Problem surface
\(n \le 100\).
Problem solution
First, sort in ascending order according to the position of the end points. It is not difficult to think of the state \ (f_{i,j,op} \) to indicate that considering the first \ (I \) points, the line segment of the point \ (j \) is closest to the right of the right end point after orientation, and the orientation direction is the maximum length of \ (OP \) (\ (0 \) to the left and \ (1 \) to the right)
Note \ (R(pos,op) \) indicates that the line segment of point \ (pos \) is oriented to the right endpoint of \ (op \)
To transfer from \ (f {I, J, Op} \) to \ (f {i+1, R, D} \), if \ (i+1 \) goes to the right, \ (f {i+1, R, D} = f {I, J, Op} + min (len {i+1}, R (i+1,1)  R (J, OP)) \)
However, if we want to go to the left, we will find it difficult to do, because it may cover the gap between the previous two line segments, and this is not easy to calculate. We can only design the interval on the left of the state \ (R(j,op) \) to no longer allow contribution. At this time, it is found that \ (i+1 \) contains the line segment on the right, which inspires us to analyze from the four relationships of the line segment. We can only analyze \ (j \) first, and then generalize the more general method.

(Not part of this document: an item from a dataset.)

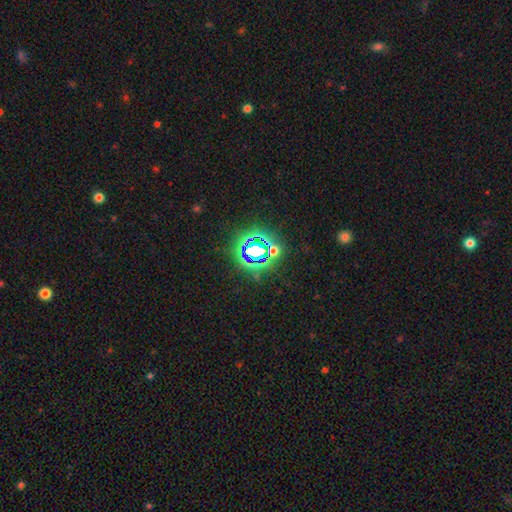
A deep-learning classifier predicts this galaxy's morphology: Smooth or featured: star or artifact — 74% (smooth — 16%)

If \ (R(j,op)\le R(i+1,op1) \) and \ (L(j,op)\le L(i+1,op1) \), it is the above transfer formula

If \ (R(j,op)\ge R(i+1,op1) \) and \ (L(j,op)\ge L(i+1,op1) \), then \ (min (len {i+1}, r (i+1,1)  r (J, OP) \) is negative, which is equivalent to moving the right endpoint to \ (R(i+1,op1) \), plus \ (R(r,d)R(i+1,op1) \) (because \ (r \) is to the left of \ (i+1 \), the following section must be continuous).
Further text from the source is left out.